What're the risk factors for colon cancer?
Age: Most people who have colon cancer are over age fifty, although the disease can affect a person at any age.
Diet: Colon cancer is associated with a diet that is high in fat and calories and low in fiber. It is believed that the breakdown products of fat metabolism lead to the formation of cancer-causing chemicals (carcinogens). Diets high in vegetables, and high-fiber foods such as whole-grain breads and cereals may rid the bowel of these carcinogens and help reduce the risk of cancer.
Medical factors: Colorectal cancer is more common among individuals with histories of the following conditions: intestinal polyps (noncancerous mushroom-shaped growths), chronic inflammatory bowel disease (ulcerative colitis or Crohn's colitis), and previous colorectal cancer. Women who have had cancers of the breast, uterus or ovary may also have a higher risk of developing colorectal cancer.

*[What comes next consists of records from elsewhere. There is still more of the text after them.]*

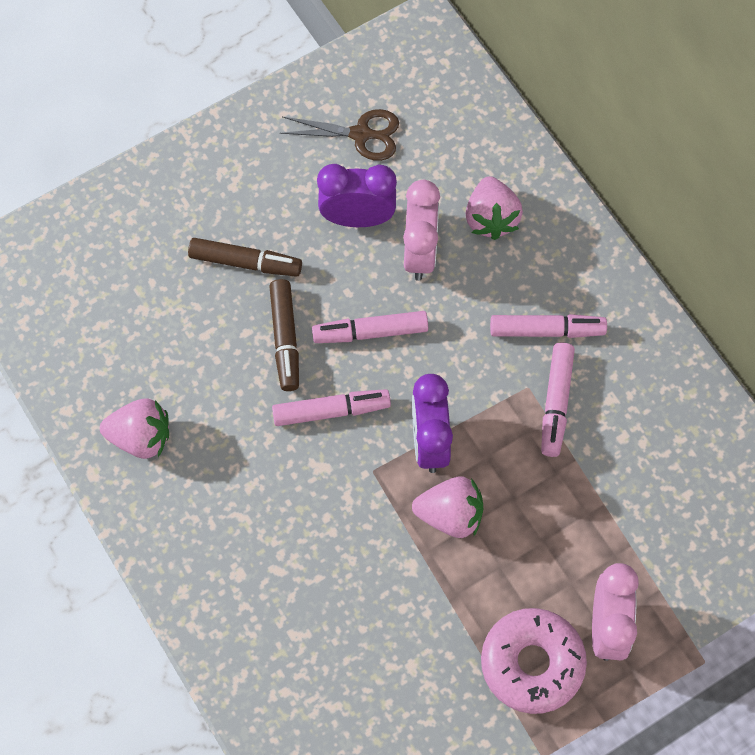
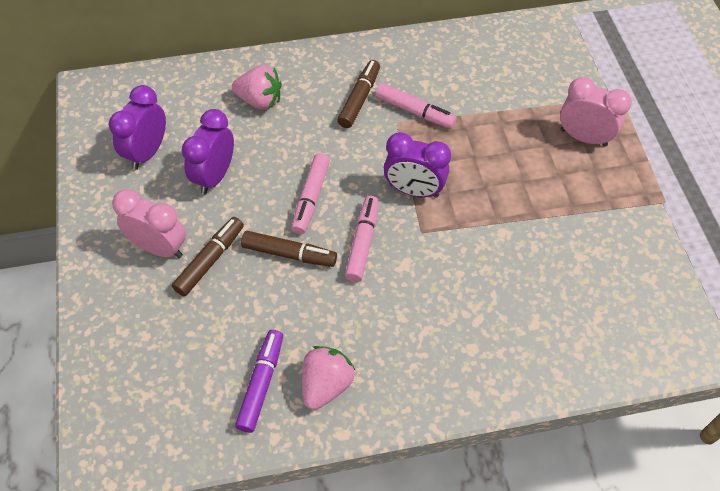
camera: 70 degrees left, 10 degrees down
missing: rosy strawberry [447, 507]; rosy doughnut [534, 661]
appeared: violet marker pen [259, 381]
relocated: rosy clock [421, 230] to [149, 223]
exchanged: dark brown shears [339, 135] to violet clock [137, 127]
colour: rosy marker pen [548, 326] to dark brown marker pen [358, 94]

Personal history: People who have had colorectal cancer before and women who have had ovarian, uterine, or breast cancer are at a slightly increased risk of getting colon cancer.
Family history: People with first-degree relatives who have had colon cancer are at an increased risk for colon cancer. Abnormal genes have been found in patients with some forms of colon and rectal cancer, and tests are being developed to determine who carries these genes long before cancer appears.
Ulcerative colitis: People who have ulcerative colitis, inflammation of the lining of the colon, have an increased risk for colon cancer.